I would say that if you have an interest in planes, then you should choose aerospace over mechanical engineering. because these two courses will be geared towards their own areas of application.


For those intending to enrol in a polytechnic, there are usually two relevant courses. Aerospace electronics deals with control systems like radar, satellites and navigation systems, basically what you see on the instrument panel in the cockpit. Aeronautical engineering or technology deals with the mechanical functions of the plane: flight mechanics, aerodynamics, aircraft controls. Generally, those in aerospace electronics will go into avionics, dealing with flight electronic systems. But I think it is still quite early to make a decision at polytechnic level, and it doesn’t mean that you can’t change what you want to do later on. In fact, Singapore has licensed aircraft engineers that deal with both branches of electronics and mechanics.
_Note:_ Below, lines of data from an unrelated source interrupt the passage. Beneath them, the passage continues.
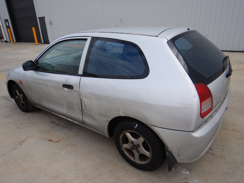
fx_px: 169
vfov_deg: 56.8
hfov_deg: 71.6
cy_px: 92
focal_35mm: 24
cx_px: 122
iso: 125
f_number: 2.8
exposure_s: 1/1250
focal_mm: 4.3
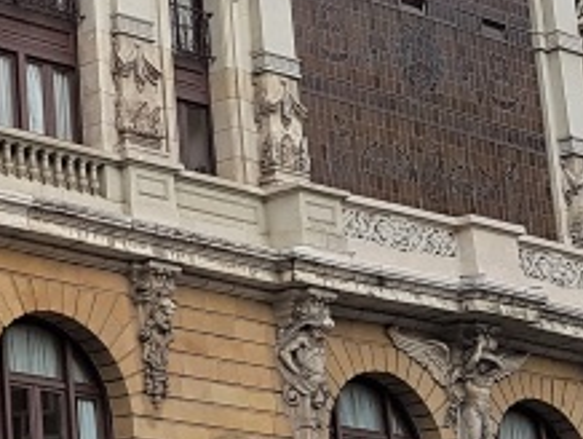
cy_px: 147
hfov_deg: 15.1
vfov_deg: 12.5
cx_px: -340
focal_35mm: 119
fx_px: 2006
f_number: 1.7
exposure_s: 1/612
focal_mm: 4.2
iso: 40
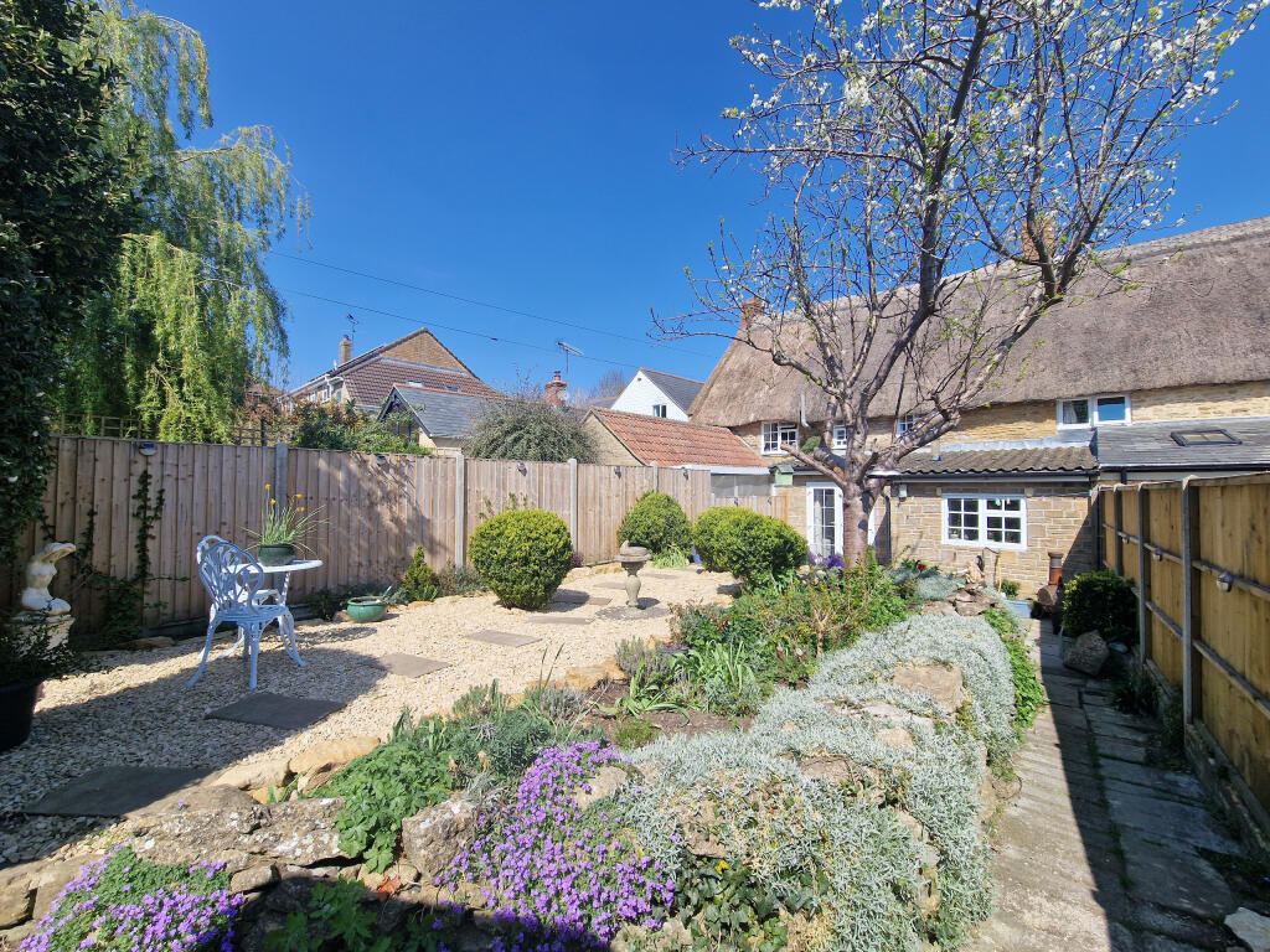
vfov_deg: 89.9
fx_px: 477
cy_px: 476
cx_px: 635
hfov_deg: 106.2
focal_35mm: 13
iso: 50
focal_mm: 2.2
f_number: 2.2
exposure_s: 1/1948
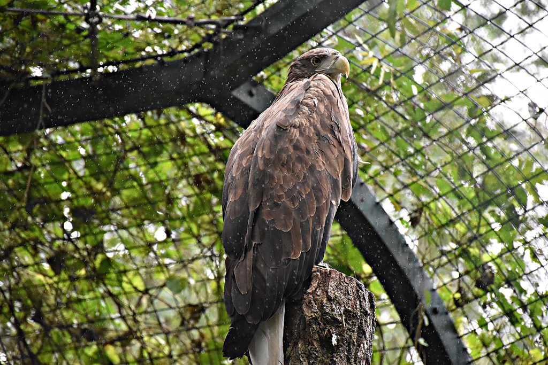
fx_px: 3197
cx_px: 274
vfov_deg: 6.5
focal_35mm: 210
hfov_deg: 9.8
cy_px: 182
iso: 4500
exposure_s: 1/500
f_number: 5.6
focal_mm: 140
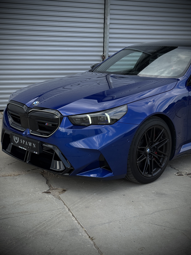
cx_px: 96
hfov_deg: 30.3
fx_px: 353
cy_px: 128
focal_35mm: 48
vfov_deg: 39.7
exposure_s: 1/1608
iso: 100
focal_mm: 6.76
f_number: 1.78
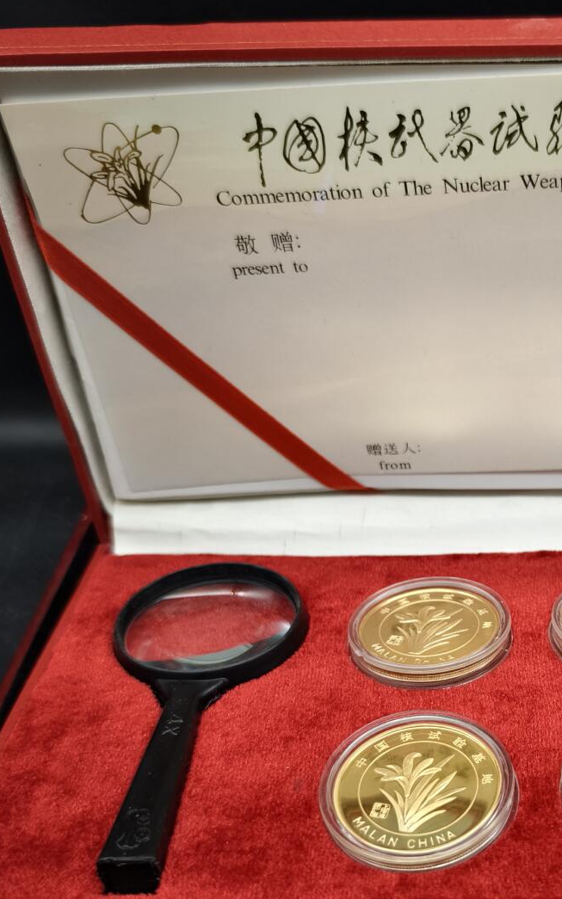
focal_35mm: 42
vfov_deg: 46.9
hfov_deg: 29.0
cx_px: 535
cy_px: 549
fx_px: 1029
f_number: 1.57
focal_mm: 5.6
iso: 705
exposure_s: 1/50
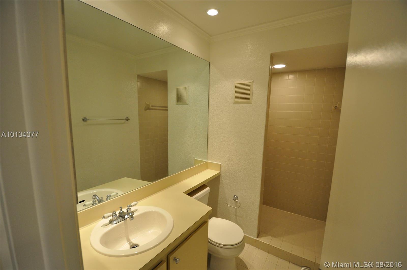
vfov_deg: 77.2
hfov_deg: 100.5
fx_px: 169
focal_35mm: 15
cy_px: 135
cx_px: 204
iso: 640
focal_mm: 10
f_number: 4
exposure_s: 1/60
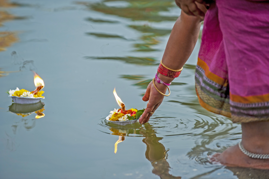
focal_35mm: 200
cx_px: 134
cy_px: 90
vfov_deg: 6.9
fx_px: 1493
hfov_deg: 10.3
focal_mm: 200
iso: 500
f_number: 3.5
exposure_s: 1/320
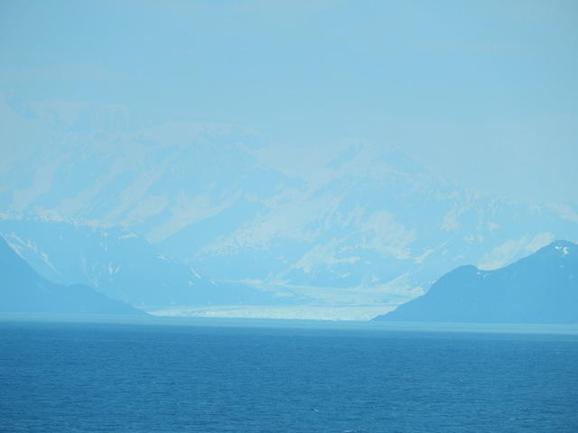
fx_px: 4993
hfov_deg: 6.6
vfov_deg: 5.0
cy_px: 216
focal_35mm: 299
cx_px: 289
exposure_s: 1/160
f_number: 6
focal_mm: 53.6
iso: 125
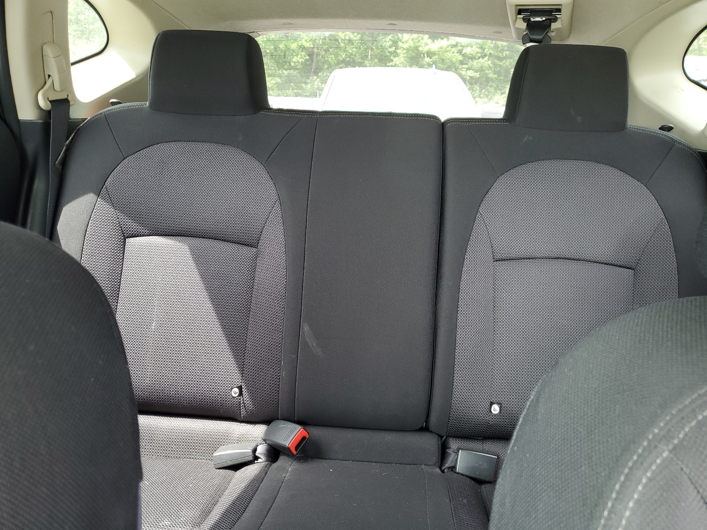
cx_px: 354
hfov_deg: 67.3
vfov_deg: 53.1
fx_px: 531
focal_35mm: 26
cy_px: 265
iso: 74
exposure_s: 1/60.2
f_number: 1.5
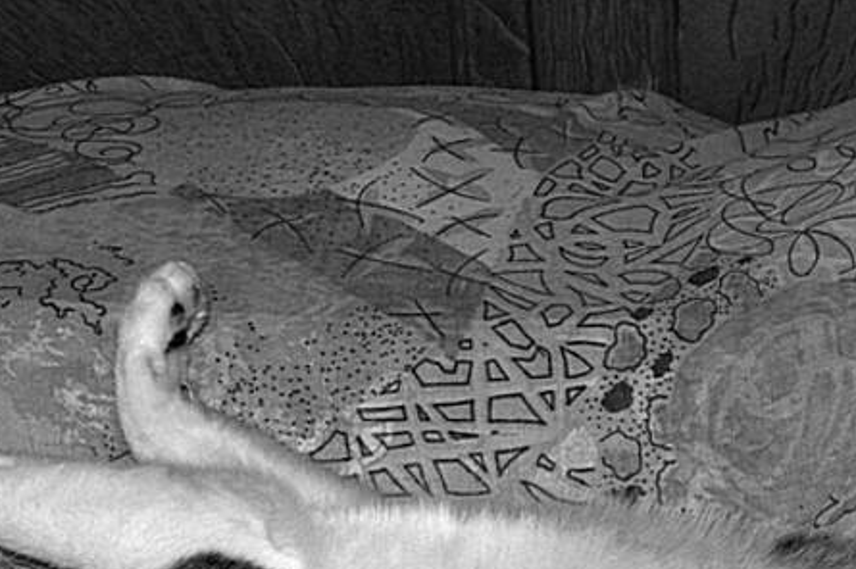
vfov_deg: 7.7
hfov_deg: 11.5
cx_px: 773
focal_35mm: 177
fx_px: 4213
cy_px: 637
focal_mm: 45
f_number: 9
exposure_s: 1/60
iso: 200
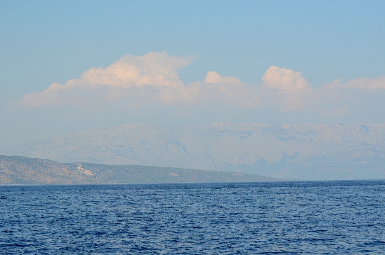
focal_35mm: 105
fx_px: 1120
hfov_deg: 19.5
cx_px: 192
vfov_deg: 13.0
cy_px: 128
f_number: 5.6
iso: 400
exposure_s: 1/2000
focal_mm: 70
If you want to cross from one side to the other, the trend is that those who are in aerospace electronics will go on to study Electrical & Electronics Engineering in university and subsequently you can choose also to specialize in aerospace topics in final year. Because if you are from electronics, and you have no mechanical background, to go into aerospace engineering will be quite a steep learning curve.


Do you see yourself doing what you do for a long time to come?

CY: I can only say that, even having been at the company for close to 4 years now, I’m not fully versed at every component of the engine (there are too many!) so there is always something new to learn and a constant need to educate yourself. Because what you see in one component may not be what you see in another, each having and performing different functions in an engine. So, there is still a need to upgrade yourself, reading up about the new technology, like 3D printing. For example, General Electric is currently using 3D printing to print some of their components; only through reading up on these and gathering new information about new technology can you keep yourself updated about your work. As for me, I am currently taking a part-time Master’s degree in Mechanical Engineering.


I’ve had some friends who’ve left the aerospace industry: some of them have gone into into banking, some of them into oil & gas – which is  somewhat of a change, but what you have learnt in engineering still applies. Some of them have moved to take on more of the operations side, as operations executives, people who do planning and project management. So, the door is open for you to move on to other pathways even if you are in an engineering degree. The sky is the limit!


What got you into engineering?

CY: In my junior college days, physics was amongst my better subjects (I was in triple science), and this sort of propelled me towards engineering. I also preferred to find out how things work and try more hands-on stuff. So, aerospace engineering was quite new back then and my interest in planes helped made the decision. Some people would think that being an aerospace engineer is kind of prestigious – they usually go ‘wow’ when they hear that you are from aerospace. But for me, I think it’s just playing a small part in contributing to society and of course, helping to ensure that aviation is safe for all. I think that is what matters the most. . So, if I were to say what I do, I would just say that I am an engineer.